- [Data records]:
■ ■ ■ ■ ■

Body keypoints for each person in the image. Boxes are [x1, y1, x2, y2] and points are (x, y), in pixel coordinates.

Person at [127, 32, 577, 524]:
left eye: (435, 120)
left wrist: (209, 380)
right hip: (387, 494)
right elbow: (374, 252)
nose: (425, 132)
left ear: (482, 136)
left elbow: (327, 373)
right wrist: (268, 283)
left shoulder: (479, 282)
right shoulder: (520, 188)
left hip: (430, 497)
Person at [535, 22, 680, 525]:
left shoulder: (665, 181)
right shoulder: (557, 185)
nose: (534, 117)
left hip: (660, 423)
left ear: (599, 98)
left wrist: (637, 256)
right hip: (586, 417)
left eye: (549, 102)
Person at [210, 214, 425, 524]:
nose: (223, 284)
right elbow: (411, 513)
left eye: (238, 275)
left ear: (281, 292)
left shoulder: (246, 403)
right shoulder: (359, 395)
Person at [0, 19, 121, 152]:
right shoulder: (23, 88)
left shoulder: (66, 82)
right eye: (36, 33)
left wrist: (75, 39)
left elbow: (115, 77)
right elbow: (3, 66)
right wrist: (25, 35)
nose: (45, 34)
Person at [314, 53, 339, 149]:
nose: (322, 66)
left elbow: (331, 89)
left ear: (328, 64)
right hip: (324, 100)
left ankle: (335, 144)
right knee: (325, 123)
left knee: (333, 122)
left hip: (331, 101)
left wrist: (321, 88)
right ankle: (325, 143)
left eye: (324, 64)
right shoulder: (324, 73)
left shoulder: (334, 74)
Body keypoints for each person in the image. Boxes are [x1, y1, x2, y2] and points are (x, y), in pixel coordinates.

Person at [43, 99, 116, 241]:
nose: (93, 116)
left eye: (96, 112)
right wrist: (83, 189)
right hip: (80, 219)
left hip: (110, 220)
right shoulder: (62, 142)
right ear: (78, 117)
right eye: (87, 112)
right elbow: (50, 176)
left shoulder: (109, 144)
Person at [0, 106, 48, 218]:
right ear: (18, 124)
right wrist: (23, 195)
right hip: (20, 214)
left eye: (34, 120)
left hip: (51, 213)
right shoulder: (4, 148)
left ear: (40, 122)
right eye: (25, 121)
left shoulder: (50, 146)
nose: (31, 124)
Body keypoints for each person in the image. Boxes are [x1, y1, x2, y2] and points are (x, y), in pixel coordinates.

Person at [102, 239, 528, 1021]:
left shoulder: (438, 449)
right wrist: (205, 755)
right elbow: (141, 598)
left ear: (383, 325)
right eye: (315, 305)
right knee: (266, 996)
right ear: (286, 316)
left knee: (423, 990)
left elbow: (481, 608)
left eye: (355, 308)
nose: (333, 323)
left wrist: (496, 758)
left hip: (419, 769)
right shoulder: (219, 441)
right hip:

■ ■ ■ ■ ■

- [Your assignment]:
Output only a verbatim copy of the lines spanning from the line that contains "left shoulder: (246, 403)" to the end of the records above.

- [Finished exercise]:
left shoulder: (246, 403)
right shoulder: (359, 395)
Person at [0, 19, 121, 152]:
right shoulder: (23, 88)
left shoulder: (66, 82)
right eye: (36, 33)
left wrist: (75, 39)
left elbow: (115, 77)
right elbow: (3, 66)
right wrist: (25, 35)
nose: (45, 34)
Person at [314, 53, 339, 149]:
nose: (322, 66)
left elbow: (331, 89)
left ear: (328, 64)
right hip: (324, 100)
left ankle: (335, 144)
right knee: (325, 123)
left knee: (333, 122)
left hip: (331, 101)
left wrist: (321, 88)
right ankle: (325, 143)
left eye: (324, 64)
right shoulder: (324, 73)
left shoulder: (334, 74)
Body keypoints for each person in the image. Boxes are [x1, y1, x2, y2] and points are (x, y), in pixel coordinates.

Person at [43, 99, 116, 241]:
nose: (93, 116)
left eye: (96, 112)
right wrist: (83, 189)
right hip: (80, 219)
left hip: (110, 220)
right shoulder: (62, 142)
right ear: (78, 117)
right eye: (87, 112)
right elbow: (50, 176)
left shoulder: (109, 144)
Person at [0, 106, 48, 218]:
right ear: (18, 124)
right wrist: (23, 195)
right hip: (20, 214)
left eye: (34, 120)
left hip: (51, 213)
right shoulder: (4, 148)
left ear: (40, 122)
right eye: (25, 121)
left shoulder: (50, 146)
nose: (31, 124)
Body keypoints for each person in the image. Boxes are [x1, y1, x2, y2] and points are (x, y), in pixel coordinates.

Person at [102, 239, 528, 1021]:
left shoulder: (438, 449)
right wrist: (205, 755)
right elbow: (141, 598)
left ear: (383, 325)
right eye: (315, 305)
right knee: (266, 996)
right ear: (286, 316)
left knee: (423, 990)
left elbow: (481, 608)
left eye: (355, 308)
nose: (333, 323)
left wrist: (496, 758)
left hip: (419, 769)
right shoulder: (219, 441)
right hip:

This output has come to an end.